The upcoming hearing of the European Parliament’s Committee on Civil Liberties, Justice and Home Affairs (LIBE) on Hungary will be the combination of “a ruthless witch hunt” and “a Communist-style show trial”, government spokesman Zoltán Kovács said on Monday.
It’s hard to tell what the final outcome will be, but it will reveal that the majority of accusations are based on double standards and are politically motivated attacks, he told a press conference in Brussels concerning Thursday’s scheduled LIBE hearing.
Hungary has nothing to be ashamed of in connection with EU procedures and cooperation, he said. It has been established many times over that Hungary meets all the conditions set by the EU, and any criticism was political rather than legally founded, he added.
It is dangerous when official EU procedures or measures are enacted against certain member states because of differences in political opinion, he said.
The outcomes of past legal procedures favourable to Hungary show that it’s worth going the wire, Kovács said.

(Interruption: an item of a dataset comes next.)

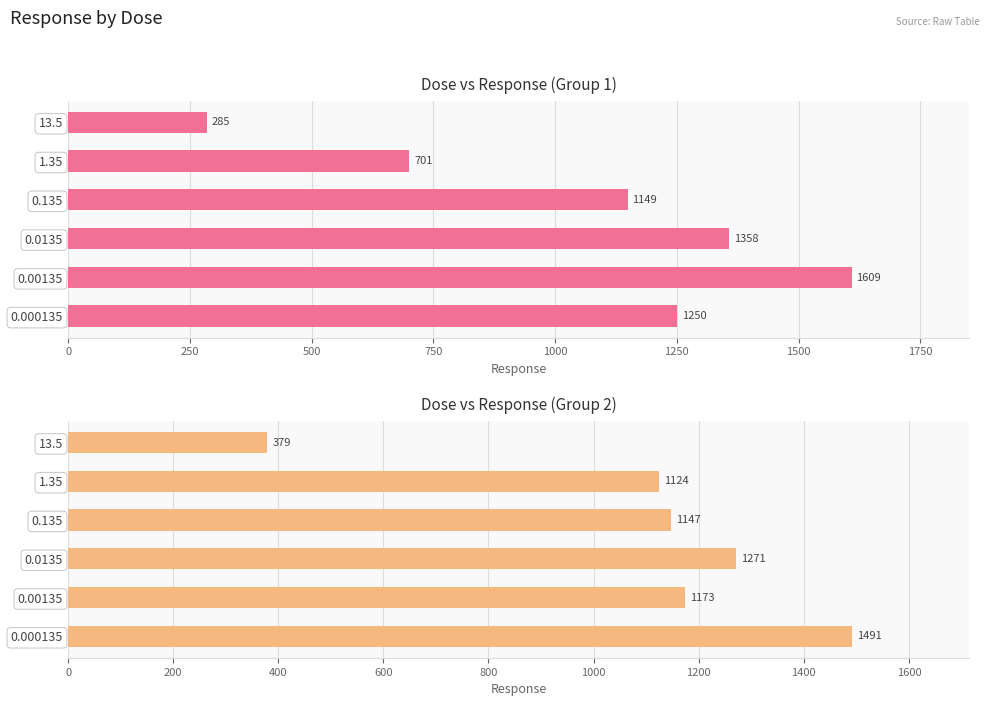

At 0.000135, list the series in order from largest to smallest.

Group 2 Response, Group 1 Response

In final court cases it became clear that Hungary had been the victim of double standards and politically motivated procedures. It is important that justice is served in the interest of the Hungarian people, he added.
Commenting on migration, he said Hungary would continue to fight against the goals included in the “plan” named after billionaire George Soros. Hungary’s view is that migration must be stopped rather than handled, he said.

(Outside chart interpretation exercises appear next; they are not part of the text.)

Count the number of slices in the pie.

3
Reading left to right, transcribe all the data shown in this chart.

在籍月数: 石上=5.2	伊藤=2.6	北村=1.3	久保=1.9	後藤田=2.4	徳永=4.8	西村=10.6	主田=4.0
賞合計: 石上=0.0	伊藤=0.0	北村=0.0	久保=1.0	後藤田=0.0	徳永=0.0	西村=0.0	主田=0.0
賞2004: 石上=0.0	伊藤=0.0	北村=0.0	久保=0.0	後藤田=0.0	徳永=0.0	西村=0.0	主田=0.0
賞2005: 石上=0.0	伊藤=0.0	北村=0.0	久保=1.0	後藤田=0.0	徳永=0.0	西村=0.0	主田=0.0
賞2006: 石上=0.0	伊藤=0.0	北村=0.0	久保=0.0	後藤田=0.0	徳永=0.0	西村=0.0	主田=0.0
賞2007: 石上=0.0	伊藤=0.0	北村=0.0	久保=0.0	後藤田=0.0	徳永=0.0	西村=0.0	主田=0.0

Hungary will not accept European institutions dictating a mandatory quota for migrant resettlement.
Immigration policy is a sovereign issue, the spokesman added.
Commenting on a proposal submitted by Estonia last week on reforming migration regulations which insists that the Dublin system must not involve permanent, mandatory resettlement quotas in the future, Kovács said this showed that common sense prevailed in countries other than Hungary and the Visegrad Group. Hungary and the V4 are not alone in Europe concerning views on migration and the related solutions, he added.